Chapel Hill women’s chorus uses music to help deaf children

When Lisa Park proposed the idea of singing for children with hearing disabilities, her peers responded with overwhelming enthusiasm.

As a member of the Women’s Voices Chorus, Park and her fellow vocalists will perform Saturday to benefit the Center for Acquisition of Spoken language Through Listening Enrichment (CASTLE), a sub-service of UNC’s School of Medicine.

The center works to improve its patients’ speech and communication skills and empowers parents to act as teachers and participants in their children’s development.

“CASTLE’s role is to provide two things,” said Hannah Eskridge, the center’s program director. “Part of our role is to train specialists and teachers how to help kids listen and speak. The other part of that is a direct services component — the implants and the therapy.”

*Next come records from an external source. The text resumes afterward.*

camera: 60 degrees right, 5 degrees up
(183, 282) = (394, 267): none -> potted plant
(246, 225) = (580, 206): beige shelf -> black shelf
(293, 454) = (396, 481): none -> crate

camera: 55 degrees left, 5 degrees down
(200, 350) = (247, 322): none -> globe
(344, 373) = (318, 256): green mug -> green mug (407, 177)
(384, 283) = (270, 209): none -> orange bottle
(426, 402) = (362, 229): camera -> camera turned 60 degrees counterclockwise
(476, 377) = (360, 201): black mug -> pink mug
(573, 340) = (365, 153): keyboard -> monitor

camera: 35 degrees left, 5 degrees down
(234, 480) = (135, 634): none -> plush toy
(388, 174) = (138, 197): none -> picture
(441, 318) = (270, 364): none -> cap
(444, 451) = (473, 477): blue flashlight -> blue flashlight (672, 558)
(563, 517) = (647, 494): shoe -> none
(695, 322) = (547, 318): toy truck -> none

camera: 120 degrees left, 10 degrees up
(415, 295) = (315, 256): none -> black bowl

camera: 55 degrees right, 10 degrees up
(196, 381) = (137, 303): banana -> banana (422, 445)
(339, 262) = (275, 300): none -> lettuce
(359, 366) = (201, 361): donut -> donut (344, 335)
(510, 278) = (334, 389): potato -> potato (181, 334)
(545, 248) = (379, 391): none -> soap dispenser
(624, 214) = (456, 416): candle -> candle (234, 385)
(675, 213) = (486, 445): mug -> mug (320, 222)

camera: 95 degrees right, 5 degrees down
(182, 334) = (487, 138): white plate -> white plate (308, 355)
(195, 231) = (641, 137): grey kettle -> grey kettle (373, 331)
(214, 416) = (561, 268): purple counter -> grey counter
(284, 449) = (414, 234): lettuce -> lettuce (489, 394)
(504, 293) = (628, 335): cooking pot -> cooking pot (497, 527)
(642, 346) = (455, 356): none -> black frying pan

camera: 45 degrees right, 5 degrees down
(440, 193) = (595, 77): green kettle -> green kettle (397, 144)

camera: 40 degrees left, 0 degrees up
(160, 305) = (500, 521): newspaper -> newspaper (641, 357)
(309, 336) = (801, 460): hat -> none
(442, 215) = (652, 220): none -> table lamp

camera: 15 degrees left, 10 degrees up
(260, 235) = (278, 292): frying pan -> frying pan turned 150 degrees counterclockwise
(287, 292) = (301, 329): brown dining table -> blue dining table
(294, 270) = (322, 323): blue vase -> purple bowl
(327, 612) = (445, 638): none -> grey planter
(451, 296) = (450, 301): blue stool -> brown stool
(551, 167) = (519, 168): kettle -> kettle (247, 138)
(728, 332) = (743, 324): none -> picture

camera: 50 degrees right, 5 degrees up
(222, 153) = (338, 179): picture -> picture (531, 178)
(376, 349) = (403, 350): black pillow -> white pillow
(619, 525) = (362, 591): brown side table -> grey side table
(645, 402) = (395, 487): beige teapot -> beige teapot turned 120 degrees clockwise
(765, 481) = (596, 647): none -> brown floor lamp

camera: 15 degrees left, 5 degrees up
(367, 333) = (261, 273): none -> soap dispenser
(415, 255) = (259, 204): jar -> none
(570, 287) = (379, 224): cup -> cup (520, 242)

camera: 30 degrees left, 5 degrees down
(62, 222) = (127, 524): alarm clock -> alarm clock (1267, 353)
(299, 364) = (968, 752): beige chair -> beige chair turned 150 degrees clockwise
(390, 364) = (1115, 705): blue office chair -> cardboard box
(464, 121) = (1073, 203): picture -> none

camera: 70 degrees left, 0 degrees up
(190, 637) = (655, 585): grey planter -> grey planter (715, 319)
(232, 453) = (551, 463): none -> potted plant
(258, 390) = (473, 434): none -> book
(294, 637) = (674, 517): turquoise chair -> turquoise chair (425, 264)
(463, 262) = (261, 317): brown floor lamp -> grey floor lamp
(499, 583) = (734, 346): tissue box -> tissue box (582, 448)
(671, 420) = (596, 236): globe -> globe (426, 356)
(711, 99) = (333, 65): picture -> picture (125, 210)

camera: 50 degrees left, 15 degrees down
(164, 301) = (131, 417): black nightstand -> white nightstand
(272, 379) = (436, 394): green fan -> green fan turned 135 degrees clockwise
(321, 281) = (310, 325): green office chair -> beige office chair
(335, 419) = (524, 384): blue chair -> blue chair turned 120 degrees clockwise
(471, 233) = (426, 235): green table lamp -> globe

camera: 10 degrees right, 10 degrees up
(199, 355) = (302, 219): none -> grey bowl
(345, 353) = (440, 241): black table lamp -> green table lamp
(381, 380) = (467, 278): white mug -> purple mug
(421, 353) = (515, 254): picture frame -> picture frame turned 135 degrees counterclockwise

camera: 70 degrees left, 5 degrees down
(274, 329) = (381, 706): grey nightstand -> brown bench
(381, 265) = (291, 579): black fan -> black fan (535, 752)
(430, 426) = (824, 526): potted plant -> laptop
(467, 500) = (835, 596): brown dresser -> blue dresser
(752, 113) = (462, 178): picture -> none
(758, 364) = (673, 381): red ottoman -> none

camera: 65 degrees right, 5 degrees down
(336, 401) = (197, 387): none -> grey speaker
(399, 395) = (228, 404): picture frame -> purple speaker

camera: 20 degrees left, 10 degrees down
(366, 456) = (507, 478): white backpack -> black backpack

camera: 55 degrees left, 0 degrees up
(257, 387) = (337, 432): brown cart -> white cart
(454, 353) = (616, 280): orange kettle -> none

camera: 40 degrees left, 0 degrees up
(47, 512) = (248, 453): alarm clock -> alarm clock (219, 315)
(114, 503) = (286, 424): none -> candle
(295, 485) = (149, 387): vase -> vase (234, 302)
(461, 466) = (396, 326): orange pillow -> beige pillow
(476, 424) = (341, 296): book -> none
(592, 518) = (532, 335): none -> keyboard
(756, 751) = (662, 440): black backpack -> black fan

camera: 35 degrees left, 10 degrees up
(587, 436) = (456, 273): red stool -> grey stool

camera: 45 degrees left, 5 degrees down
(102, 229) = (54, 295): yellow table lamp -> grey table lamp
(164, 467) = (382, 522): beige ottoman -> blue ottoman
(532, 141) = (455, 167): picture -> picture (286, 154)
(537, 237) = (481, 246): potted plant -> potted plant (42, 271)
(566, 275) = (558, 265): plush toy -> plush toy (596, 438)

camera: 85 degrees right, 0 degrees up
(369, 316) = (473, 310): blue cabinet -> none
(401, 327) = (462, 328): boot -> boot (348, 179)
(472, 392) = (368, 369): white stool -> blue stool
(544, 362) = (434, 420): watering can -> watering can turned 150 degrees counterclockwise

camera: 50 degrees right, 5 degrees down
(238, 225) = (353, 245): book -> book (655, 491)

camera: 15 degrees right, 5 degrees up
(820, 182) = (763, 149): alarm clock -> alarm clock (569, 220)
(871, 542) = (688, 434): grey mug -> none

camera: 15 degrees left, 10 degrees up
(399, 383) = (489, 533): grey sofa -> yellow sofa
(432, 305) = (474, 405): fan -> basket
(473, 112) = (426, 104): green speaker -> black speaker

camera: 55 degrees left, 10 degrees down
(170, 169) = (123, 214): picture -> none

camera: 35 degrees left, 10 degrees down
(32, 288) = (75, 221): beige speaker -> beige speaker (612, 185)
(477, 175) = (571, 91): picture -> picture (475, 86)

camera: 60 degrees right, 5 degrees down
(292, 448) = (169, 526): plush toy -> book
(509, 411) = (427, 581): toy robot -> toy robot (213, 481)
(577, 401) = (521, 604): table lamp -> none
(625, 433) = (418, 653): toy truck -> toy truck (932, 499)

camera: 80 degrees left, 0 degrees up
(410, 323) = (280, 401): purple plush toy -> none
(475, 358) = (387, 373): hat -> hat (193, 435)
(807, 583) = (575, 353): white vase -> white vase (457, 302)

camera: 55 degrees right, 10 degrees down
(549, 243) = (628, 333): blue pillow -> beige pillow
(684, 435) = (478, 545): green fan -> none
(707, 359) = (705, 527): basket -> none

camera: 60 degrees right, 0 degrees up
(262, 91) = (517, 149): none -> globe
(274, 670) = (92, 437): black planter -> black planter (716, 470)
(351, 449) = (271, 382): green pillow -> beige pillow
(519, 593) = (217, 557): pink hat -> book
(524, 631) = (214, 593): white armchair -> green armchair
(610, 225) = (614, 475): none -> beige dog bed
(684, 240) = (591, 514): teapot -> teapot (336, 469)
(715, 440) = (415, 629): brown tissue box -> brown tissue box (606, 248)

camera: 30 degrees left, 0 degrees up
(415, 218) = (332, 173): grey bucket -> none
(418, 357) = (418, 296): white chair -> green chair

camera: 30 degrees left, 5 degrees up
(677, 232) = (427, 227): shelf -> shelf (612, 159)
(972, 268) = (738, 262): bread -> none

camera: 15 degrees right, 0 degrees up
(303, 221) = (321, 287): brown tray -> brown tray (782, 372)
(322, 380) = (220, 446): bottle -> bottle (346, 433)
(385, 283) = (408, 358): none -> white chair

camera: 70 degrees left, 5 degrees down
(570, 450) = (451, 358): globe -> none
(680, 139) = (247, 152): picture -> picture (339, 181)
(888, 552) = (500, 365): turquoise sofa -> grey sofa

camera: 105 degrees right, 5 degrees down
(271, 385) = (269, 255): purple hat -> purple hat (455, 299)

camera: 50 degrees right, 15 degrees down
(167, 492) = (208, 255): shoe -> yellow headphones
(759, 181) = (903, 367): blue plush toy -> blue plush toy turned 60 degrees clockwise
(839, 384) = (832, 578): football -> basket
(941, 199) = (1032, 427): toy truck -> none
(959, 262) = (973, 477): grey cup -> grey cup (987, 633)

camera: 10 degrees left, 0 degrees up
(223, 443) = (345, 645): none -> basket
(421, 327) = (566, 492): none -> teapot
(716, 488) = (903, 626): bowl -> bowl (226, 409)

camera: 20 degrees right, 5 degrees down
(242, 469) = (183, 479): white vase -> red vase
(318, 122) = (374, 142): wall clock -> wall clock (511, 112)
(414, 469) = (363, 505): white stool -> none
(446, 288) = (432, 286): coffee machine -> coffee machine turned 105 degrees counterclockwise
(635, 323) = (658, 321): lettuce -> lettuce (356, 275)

The center, with its specially trained educators, provides a classroom environment for the children that uses music as a key part of its curriculum.

“It just seemed like a natural partnership,” said Park, who has also worked with CASTLE as an audiologist for five years. “We have kids who sing, who play the violin or the piano, and we want to get the word out about what these kids can do now, as far as music goes.”

In past years, the WVC has performed for the benefit of groups like the Lineberger Comprehensive Cancer Center and the animal welfare group Paws4Ever.

“We always like to do a benefit concert in the summer,” said Allan Friedman, the chorus’ musical director. “It’s usually a pretty low-key event, but around 200 people usually show up.”

Park said that while the group normally focuses on filling its repertoire with music by or about women, Saturday’s program has been fitted to the cause at hand.

“All of our pieces will deal with the senses in some way,” she said. “We’re also singing a couple of premier pieces, one of which is about sight, from (Lana Walter’s) poem ‘On His Blindness.’”

The show, “A Musical Feast for the Senses,” will take place at 4 p.m. on Sunday at the United Church of Chapel Hill on Martin Luther King Jr. Boulevard. Admission is free. Donations are welcome.